### Activity list
a) List every reference to a decade, year, month or week in the text about the dawn raids apology.
b) In the text about the dawn raids apology, how long did Aupito serve as an MP?
c) Carry on the text about the dawn raids apology, starting after its final sentence.

Ardern said in her apology on behalf of the New Zealand government that the infamous early morning raids of the 1970s left Pacific communities feeling "targeted and terrorised".
During his final remarks in the House last week, as he retires after 15 years as an MP, Aupito thanked Ardern for agreeing to deliver the dawn raids apology, which was held in August 2021.
He told his parliamentary colleagues and a packed public gallery that he swelled with emotion when Ardern agreed.
"I was even more emotional when you agreed to participate in the ifoga, despite your reservations," he said.
As part of the ifoga, a Samoan ceremony of apology, the party seeking forgiveness typically sits before the house of the wronged party, and is then covered by fine mats.
Ardern performed this at the dawn raids apology, which is understood to have been the first time a world leader has performed the ifoga.

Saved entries
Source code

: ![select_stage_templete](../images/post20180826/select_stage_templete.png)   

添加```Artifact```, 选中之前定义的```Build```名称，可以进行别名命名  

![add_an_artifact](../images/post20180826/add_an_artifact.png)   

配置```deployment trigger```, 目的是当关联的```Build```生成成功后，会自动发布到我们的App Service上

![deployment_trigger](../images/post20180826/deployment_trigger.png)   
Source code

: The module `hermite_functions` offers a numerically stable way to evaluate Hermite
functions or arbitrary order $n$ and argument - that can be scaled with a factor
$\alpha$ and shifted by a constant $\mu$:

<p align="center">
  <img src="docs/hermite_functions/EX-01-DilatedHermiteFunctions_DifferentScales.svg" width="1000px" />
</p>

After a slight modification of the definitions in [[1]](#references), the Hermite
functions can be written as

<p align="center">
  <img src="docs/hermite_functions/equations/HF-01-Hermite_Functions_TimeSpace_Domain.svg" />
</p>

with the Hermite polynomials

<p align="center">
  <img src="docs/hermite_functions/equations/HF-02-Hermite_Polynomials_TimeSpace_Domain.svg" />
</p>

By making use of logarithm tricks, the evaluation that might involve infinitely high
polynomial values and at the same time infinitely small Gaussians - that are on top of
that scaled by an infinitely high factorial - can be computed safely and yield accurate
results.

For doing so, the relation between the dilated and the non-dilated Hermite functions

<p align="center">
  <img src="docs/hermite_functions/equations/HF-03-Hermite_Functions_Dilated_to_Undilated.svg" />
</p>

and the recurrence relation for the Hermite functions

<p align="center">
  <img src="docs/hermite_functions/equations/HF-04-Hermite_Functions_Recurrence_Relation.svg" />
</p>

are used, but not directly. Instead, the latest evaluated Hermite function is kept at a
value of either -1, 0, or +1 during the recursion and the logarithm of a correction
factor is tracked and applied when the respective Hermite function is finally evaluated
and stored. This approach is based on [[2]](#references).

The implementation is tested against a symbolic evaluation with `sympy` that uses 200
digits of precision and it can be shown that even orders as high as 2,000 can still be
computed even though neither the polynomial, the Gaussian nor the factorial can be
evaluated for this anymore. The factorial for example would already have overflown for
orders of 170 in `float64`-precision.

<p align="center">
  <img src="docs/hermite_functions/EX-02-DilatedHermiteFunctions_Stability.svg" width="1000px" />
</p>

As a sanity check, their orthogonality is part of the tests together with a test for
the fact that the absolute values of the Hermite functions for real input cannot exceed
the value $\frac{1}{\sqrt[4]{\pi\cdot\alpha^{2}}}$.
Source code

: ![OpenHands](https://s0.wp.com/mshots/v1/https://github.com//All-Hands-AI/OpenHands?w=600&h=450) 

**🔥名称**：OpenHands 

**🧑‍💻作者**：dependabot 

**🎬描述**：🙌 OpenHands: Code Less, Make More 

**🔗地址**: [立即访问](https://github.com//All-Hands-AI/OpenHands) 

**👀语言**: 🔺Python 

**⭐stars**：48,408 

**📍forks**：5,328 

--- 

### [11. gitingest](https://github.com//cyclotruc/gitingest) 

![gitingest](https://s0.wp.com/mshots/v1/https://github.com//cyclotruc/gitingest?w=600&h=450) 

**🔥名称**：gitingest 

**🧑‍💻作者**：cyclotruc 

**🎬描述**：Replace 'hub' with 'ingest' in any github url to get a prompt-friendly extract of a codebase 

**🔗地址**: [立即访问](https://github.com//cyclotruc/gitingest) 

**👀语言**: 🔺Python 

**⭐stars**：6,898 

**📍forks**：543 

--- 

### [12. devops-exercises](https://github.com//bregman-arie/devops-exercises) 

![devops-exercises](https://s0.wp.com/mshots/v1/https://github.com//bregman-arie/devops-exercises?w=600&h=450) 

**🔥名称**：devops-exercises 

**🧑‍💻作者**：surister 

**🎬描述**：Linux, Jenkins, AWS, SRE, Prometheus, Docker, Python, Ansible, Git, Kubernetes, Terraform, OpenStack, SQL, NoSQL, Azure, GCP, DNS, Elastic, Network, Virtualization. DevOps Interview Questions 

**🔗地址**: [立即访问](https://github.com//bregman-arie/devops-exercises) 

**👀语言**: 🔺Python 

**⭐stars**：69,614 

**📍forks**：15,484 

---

### Expected responses
a) the 1970s; last week; 15 years; August 2021

b) 15 years

c)
On the Pacific Days show last Wednesday, Aupito explained to host Ma'a Brian Sagala that her reservations were about not being familiar with some of the Samoan cultural customs, especially the ifoga.
"You have to remember, I'm asking a head of state, the Prime Minister of a nation, to humble herself in a foreign ceremony, a ceremony from another culture," Aupito said.
He said he was the only one in Cabinet and the Labour Pacific caucus who had experienced or fully understood the ifoga, so his job was to explain the process and allay any reservations Ardern had.
Aupito William Sio, the MP for Mngere, dressed in traditional Samoan attire for his valedictory speech in Parliament, 22 August 2023. Photo: Johnny Blades / VNP
Aupito told Pacific Days there were risks with a Head of State performing a custom from another culture, and he also didn't want to offend other Heads of State who might wonder why a New Zealand prime minister was participating in the ifoga.
Aupito said his role was to make sure he was protecting the mana and dignity of the prime minister, while also making sure the ceremony was genuine and authentic to the Samoan people and to himself.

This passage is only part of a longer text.